SELECTED TEXT:
4. The con­ver­sion price of the equi­ty shall be deter­mined as per the guide­lines giv­en below:

(i) Con­ver­sion of out­stand­ing debt (prin­ci­pal as well as unpaid inter­est) into equi­ty instru­ments should be at a ‘Fair Val­ue’ which will not exceed the low­est of the fol­low­ing, sub­ject to the floor of ‘Face Val­ue’ (restric­tion under sec­tion 53 of the Com­pa­nies Act, 2013):

  1. Mar­ket val­ue (for list­ed com­pa­nies): Aver­age of the clos­ing prices of the instru­ment on a rec­og­nized stock exchange dur­ing the ten trad­ing days pre­ced­ing the ‘ref­er­ence date’ indi­cat­ed at (ii) below;
  2. Break-up val­ue: Book val­ue per share to be cal­cu­lat­ed from the com­pa­ny’s lat­est audit­ed bal­ance sheet (with­out con­sid­er­ing ‘reval­u­a­tion reserves’, if any) adjust­ed for cash flows and finan­cials post the ear­li­er restruc­tur­ing; the bal­ance sheet should not be more than a year old. In case the lat­est bal­ance sheet is not avail­able this break-up val­ue shall be Re.1.

(ii) The above Fair Val­ue will be decid­ed at a ‘ref­er­ence date’ which is the date of JLF’s deci­sion to under­take SDR.

DATA SECTION:
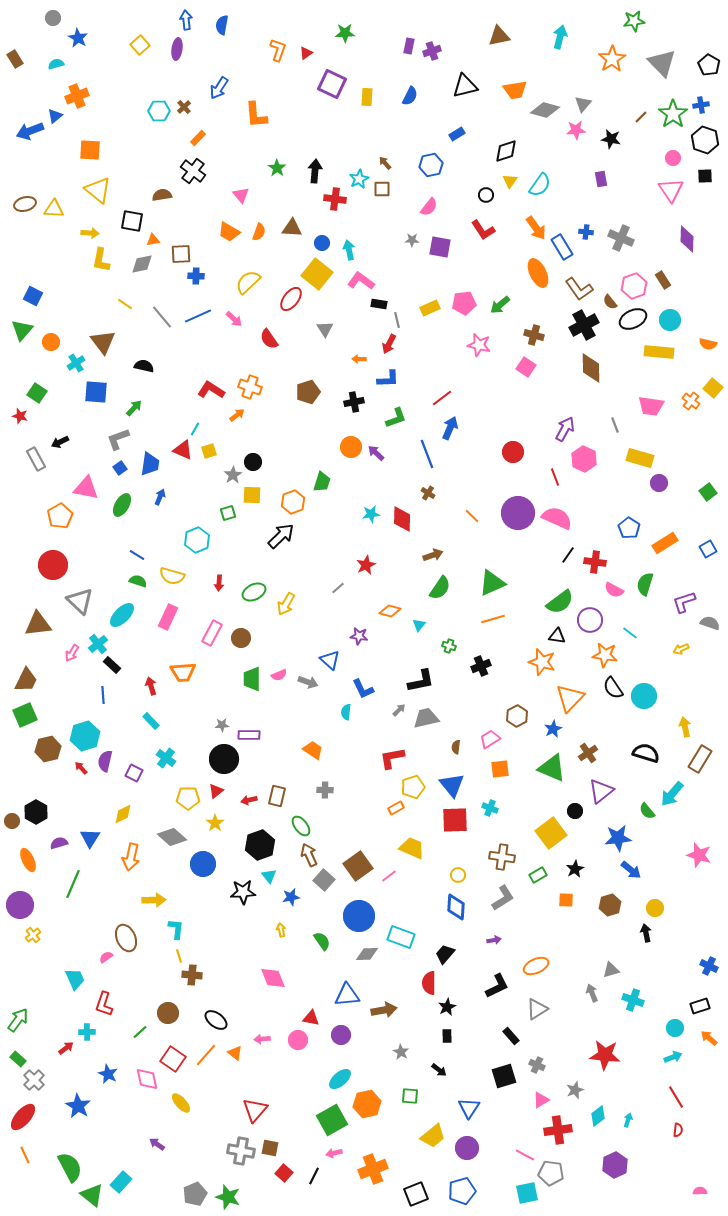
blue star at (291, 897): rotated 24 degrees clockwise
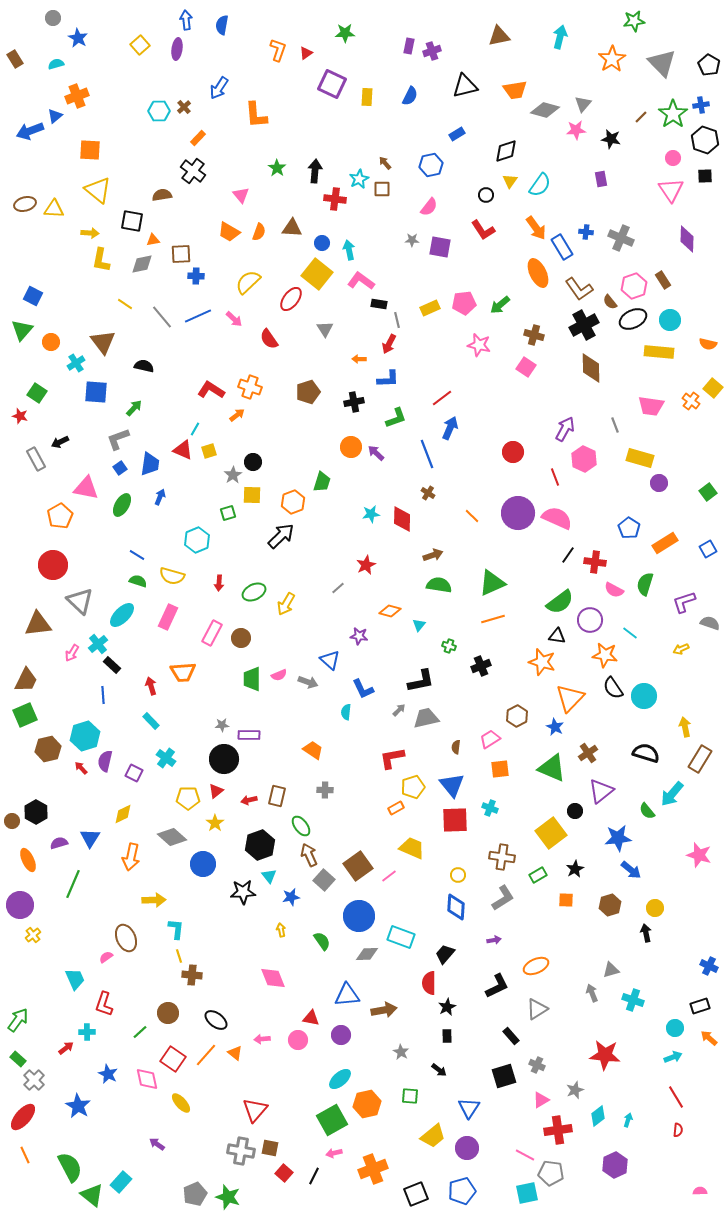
green semicircle at (440, 588): moved 1 px left, 3 px up; rotated 115 degrees counterclockwise
blue star at (553, 729): moved 2 px right, 2 px up; rotated 18 degrees counterclockwise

TASKS FOR THIS EXERCISE:
1/ According to the conversion price guidelines, how many trading days does the market value average cover for listed companies?
2/ Print the section of the conversion price guidelines starting with "1. Mar­ket val­ue" and going on through "shall be Re.1.".

EXPECTED RESULTS:
1/ Ten trading days preceding the reference date.

2/
1. Mar­ket val­ue (for list­ed com­pa­nies): Aver­age of the clos­ing prices of the instru­ment on a rec­og­nized stock exchange dur­ing the ten trad­ing days pre­ced­ing the ‘ref­er­ence date’ indi­cat­ed at (ii) below;
  2. Break-up val­ue: Book val­ue per share to be cal­cu­lat­ed from the com­pa­ny’s lat­est audit­ed bal­ance sheet (with­out con­sid­er­ing ‘reval­u­a­tion reserves’, if any) adjust­ed for cash flows and finan­cials post the ear­li­er restruc­tur­ing; the bal­ance sheet should not be more than a year old. In case the lat­est bal­ance sheet is not avail­able this break-up val­ue shall be Re.1.